Regulation: the government acts Chris Swinson’s proposals for a review board to regulate the profession reached fruition in 1998 with the announcement this month from DTI minister Ian McCartney that the Department of Trade and Industry would accept Swinson’s proposals for a cross-CCAB foundation.

The review board, as set out in Swinson’s proposals, is to be owned and funded by an independent foundation and will oversee four areas of regulatory activity – ethics, investigation and discipline, regulatory review, plus a revamped Auditing Practice Board. Each area will have its own board.

But accountants will be in a minority on the key bodies – with a 60:40 split in favour of independent figures. What is more, only one in eight members of the foundation’s review board overseeing all regulatory activity will be an accountant.

In September, Mandelson announced 60% of the board’s members must be independent, representing consumers and public interest.

At the same time, he confirmed that the DTI was putting forward a bill to allow firms of accountants to register as limited liability partnerships.

But the profession will pay a price. Firms registering as LLPs must prepare plc-style accounts and must also introduce appropriate insolvency cover.

Accounting standards 1998 was a watershed for accounting standards, both internationally and in the UK, as drafting committees at the International Accounting Standards Committee and the Accounting Standards Board went into overdrive.

The IASC board meeting in Frankfurt on 14-16 December saw the culmination of a five-year marathon to prepare a core package of international standards. The final deadline may have slipped a few months, but if this ‘universal passport’ is completed and accepted by the international stock exchange body IOSCO, companies will be able to prepare their accounts following IAS guidance and use them to seek listings on capital markets in other countries.

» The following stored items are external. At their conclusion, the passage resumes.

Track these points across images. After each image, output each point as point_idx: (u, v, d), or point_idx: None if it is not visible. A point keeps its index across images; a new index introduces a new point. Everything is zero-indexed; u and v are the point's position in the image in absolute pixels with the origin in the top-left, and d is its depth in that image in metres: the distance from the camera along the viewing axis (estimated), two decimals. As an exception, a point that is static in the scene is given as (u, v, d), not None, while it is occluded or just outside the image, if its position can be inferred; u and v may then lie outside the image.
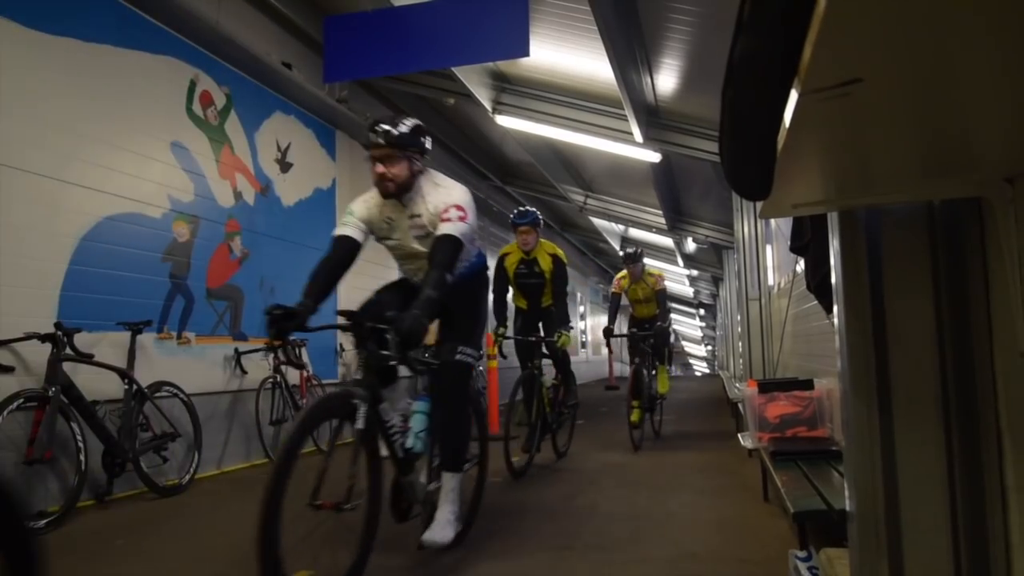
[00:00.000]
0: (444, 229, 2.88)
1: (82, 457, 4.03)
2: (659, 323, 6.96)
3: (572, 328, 5.72)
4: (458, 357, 3.18)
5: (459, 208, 2.92)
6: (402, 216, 3.07)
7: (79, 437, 4.04)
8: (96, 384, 4.36)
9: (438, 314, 3.14)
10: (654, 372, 7.07)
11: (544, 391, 5.45)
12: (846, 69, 0.72)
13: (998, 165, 1.19)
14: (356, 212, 3.12)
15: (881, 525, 1.42)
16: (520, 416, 5.28)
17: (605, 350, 17.76)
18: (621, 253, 8.35)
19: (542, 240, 5.63)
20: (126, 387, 4.54)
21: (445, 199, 2.96)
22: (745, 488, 4.40)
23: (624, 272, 7.18)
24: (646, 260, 7.52)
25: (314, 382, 6.68)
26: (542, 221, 5.60)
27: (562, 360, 5.85)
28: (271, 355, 6.14)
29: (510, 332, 5.70)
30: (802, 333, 5.37)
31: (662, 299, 7.11)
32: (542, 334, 5.58)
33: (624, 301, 7.53)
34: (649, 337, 6.79)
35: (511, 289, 5.80)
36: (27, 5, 4.19)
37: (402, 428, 2.99)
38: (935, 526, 1.40)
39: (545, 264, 5.57)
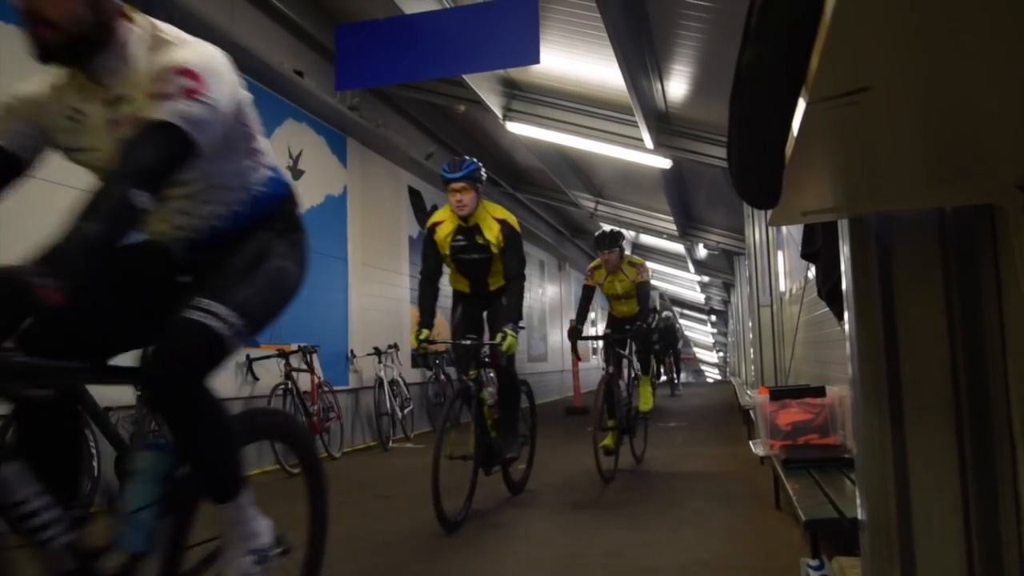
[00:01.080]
0: (156, 113, 1.60)
1: (95, 463, 4.06)
2: (639, 323, 5.60)
3: (522, 327, 4.31)
4: (194, 315, 1.72)
5: (188, 74, 1.67)
6: (93, 102, 1.77)
7: (92, 444, 4.06)
8: (108, 391, 4.36)
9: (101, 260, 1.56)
10: (637, 382, 5.96)
11: (486, 410, 4.15)
12: (853, 78, 0.72)
13: (1009, 172, 1.19)
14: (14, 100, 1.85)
15: (893, 533, 1.41)
16: (452, 448, 3.89)
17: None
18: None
19: (486, 202, 4.29)
20: (138, 394, 4.56)
21: (166, 61, 1.70)
22: (757, 496, 4.37)
23: (598, 261, 5.85)
24: (650, 256, 7.30)
25: (325, 388, 6.70)
26: (484, 175, 4.23)
27: (505, 371, 4.34)
28: (282, 361, 6.17)
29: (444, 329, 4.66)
30: (814, 340, 5.34)
31: (644, 295, 5.76)
32: (486, 329, 4.39)
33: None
34: (626, 340, 5.74)
35: (448, 269, 4.44)
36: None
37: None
38: (948, 534, 1.38)
39: (491, 234, 4.17)
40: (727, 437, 7.60)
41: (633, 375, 5.92)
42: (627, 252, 6.12)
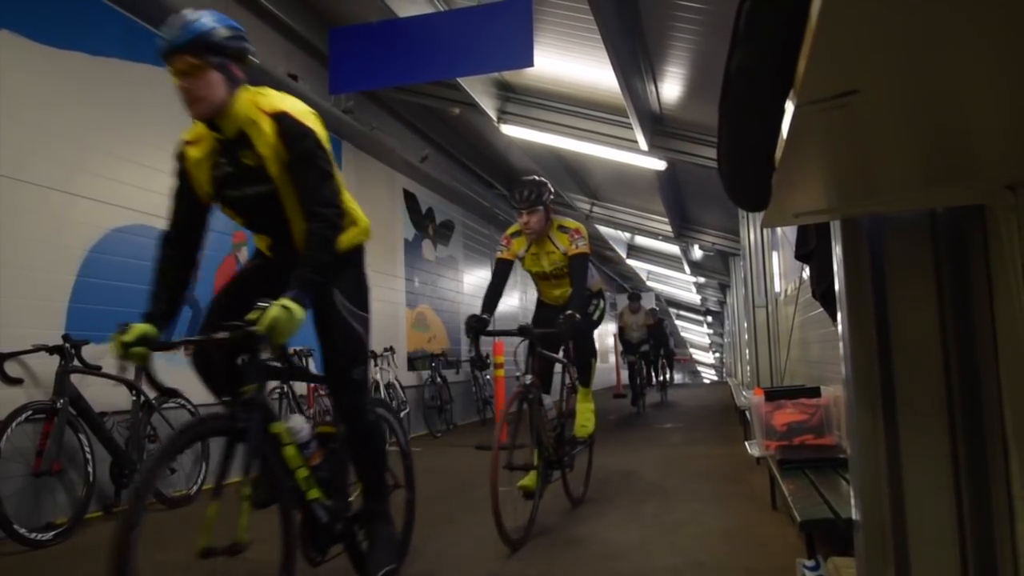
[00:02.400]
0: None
1: (90, 468, 4.05)
2: (570, 312, 3.80)
3: (365, 315, 2.63)
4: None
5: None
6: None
7: (87, 449, 4.05)
8: (104, 396, 4.37)
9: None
10: (572, 390, 4.47)
11: (288, 453, 2.40)
12: (841, 81, 0.72)
13: (999, 172, 1.19)
14: None
15: (888, 534, 1.41)
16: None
17: (612, 358, 17.29)
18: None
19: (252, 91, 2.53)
20: (134, 398, 4.56)
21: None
22: (752, 496, 4.38)
23: (517, 226, 4.29)
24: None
25: (321, 392, 6.69)
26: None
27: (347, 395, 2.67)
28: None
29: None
30: (809, 340, 5.35)
31: (579, 271, 4.17)
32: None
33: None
34: (553, 338, 4.00)
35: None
36: (36, 20, 4.23)
37: None
38: (942, 535, 1.39)
39: (262, 142, 2.40)
40: (723, 438, 7.60)
41: (568, 385, 4.44)
42: (559, 216, 4.45)
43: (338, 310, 2.53)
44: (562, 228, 4.25)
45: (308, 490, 2.38)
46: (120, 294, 4.72)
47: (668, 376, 15.52)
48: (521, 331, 3.86)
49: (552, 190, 4.31)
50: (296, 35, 6.74)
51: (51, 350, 4.02)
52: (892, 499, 1.42)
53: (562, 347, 4.29)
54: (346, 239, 2.52)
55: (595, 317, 4.70)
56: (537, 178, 4.25)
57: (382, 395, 7.71)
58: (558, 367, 4.28)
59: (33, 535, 3.64)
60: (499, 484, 3.25)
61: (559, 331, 3.79)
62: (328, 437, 2.61)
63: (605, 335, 20.12)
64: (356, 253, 2.64)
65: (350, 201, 2.58)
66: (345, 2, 6.69)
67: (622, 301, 15.21)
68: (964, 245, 1.42)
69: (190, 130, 2.61)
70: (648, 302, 17.53)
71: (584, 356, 4.49)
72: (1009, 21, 0.63)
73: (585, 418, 4.51)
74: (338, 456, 2.59)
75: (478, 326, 3.86)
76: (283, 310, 2.13)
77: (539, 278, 4.56)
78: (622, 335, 12.29)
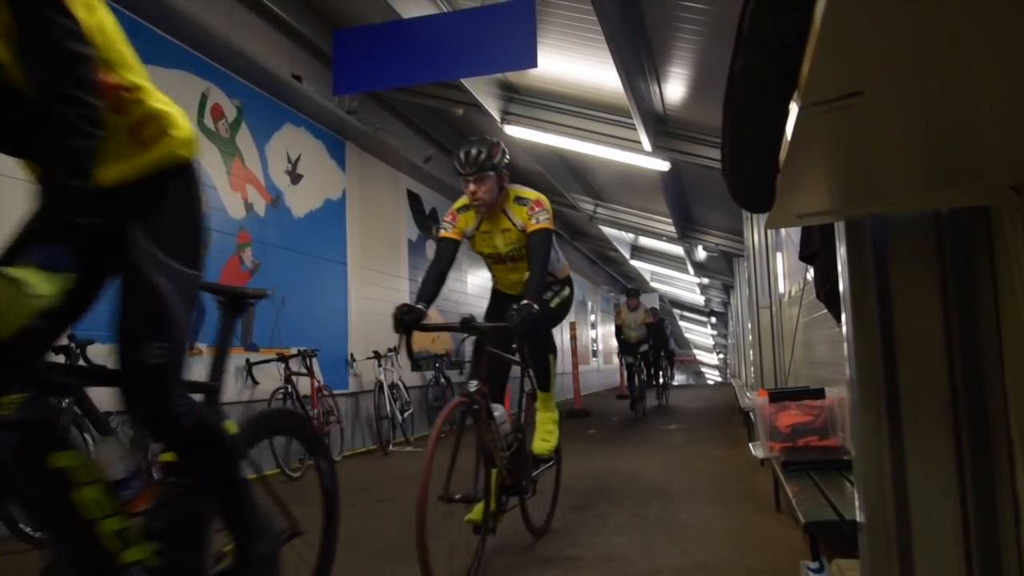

The ASB came out with four full financial reporting standards, plus an amendment to FRS 5. A close examination of this year’s crop of FRSs and IASs reveals some notable overlaps – FRS 12 on provisions and FRS 14 on earnings per share are almost identical to their IAS equivalents. Differences remain in how UK accountants handle associates and joint ventures (FRS 9) and impairment and goodwill (FRS 10). The ASB broke more significantly with international consensus on how to value pension funds and openly expressed its preference for a ‘long-term’ financial instruments standard rather than the ‘interim’ version agreed by the IASC.